Par Joie Des Mots

Alors que CNews poursuit sa montée en puissance et fait vaciller BFM TV, l’étau se resserre. Le Conseil d’État, saisi par Reporters sans frontières, vient de sommer l’Arcom de veiller « à la diversité des courants de pensée représentés » sur CNews en « [prenant] en compte », non plus seulement « le temps d’intervention des invités politiques » mais « l’ensemble des participants aux programmes diffusés, y compris les chroniqueurs, animateurs et invités ».

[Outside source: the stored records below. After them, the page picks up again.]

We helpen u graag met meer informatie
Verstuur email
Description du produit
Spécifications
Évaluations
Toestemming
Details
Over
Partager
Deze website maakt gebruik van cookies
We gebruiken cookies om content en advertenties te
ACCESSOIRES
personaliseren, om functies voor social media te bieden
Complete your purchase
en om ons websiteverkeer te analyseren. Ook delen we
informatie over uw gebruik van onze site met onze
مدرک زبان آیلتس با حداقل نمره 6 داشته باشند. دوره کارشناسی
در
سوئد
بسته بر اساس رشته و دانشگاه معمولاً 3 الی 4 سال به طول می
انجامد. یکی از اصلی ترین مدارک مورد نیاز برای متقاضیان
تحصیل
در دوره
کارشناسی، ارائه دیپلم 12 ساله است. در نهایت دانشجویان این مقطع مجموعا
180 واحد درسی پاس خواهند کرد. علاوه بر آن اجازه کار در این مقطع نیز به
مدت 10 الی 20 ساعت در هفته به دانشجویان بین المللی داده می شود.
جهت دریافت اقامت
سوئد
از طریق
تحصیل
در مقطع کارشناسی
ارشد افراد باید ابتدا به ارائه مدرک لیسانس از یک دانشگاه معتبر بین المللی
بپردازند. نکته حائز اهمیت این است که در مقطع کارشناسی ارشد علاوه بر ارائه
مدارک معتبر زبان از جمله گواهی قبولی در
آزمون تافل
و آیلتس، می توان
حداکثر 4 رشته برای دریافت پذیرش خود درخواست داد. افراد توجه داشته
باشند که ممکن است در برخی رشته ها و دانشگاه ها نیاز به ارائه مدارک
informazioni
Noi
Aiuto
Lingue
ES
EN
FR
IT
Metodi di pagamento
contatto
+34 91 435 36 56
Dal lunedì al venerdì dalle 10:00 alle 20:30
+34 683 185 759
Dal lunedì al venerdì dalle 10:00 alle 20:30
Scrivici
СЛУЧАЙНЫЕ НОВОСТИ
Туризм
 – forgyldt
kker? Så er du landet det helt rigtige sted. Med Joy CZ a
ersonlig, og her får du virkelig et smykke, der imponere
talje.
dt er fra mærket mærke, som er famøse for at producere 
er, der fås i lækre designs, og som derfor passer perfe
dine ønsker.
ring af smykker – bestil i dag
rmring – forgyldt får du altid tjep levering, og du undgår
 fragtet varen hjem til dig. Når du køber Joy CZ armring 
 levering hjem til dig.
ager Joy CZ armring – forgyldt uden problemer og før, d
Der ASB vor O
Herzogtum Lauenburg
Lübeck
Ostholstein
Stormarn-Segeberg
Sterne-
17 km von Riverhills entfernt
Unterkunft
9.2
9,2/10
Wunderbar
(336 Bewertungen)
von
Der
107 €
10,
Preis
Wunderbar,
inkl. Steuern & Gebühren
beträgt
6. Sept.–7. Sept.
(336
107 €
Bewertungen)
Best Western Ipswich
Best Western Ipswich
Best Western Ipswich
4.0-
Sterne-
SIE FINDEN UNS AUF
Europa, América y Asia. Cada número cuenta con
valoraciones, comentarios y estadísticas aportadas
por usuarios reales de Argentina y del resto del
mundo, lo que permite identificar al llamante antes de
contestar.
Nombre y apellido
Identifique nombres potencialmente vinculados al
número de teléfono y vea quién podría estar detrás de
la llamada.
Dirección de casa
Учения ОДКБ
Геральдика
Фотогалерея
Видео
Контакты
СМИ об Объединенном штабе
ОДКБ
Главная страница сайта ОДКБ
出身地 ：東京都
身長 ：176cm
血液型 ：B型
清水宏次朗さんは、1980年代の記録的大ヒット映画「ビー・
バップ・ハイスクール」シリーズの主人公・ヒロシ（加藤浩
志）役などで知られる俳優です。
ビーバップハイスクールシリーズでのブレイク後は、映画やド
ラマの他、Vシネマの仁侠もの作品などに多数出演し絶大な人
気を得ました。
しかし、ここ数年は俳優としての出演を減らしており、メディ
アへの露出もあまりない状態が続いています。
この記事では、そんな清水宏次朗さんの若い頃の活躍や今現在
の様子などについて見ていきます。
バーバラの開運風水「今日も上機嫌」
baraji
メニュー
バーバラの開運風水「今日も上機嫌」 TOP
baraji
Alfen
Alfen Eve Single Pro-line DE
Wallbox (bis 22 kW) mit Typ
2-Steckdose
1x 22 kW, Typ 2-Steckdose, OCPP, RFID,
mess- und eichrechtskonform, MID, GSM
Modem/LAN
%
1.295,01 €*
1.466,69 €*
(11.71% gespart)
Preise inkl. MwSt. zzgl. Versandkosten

Une sommation qui laisse pantois
« Qui jugera de l’appartenance de tel chroniqueur ou de tel animateur à tel courant de pensée ? Et sur quels critères ? », s’interroge Bruno Retailleau. De fait, de quelle façon va s'opérer ce fichage ? Chaque invité ou journaliste devra-t-il produire son bulletin de vote avant de rentrer ? Si ledit invité avance, dans la même phrase, qu’Emmanuel Macron n’a pas complètement tort mais que Marine Le Pen a néanmoins un peu raison, dans quelle petite case va-t-on le classer ? Et qui va décider de la couleur, éminemment subjective, de l’étiquette ? Où le curseur du point O de la neutralité va-t-il être posé sur l’axe des convictions politiques ?
Au vu de cette jurisprudence, le même traitement sera-t-il réservé à BFM TV et, surtout, aux médias publics qui eux, au premier chef, sont payés par nos impôts pour faire montre, dans l’information, d’une stricte neutralité ?
Avocats Sans Frontières va donc demander à l’ARCOM de voir le temps de parole des chroniqueurs de sévices publics comptabilisé en parole publique. J’entrevois un effet comique.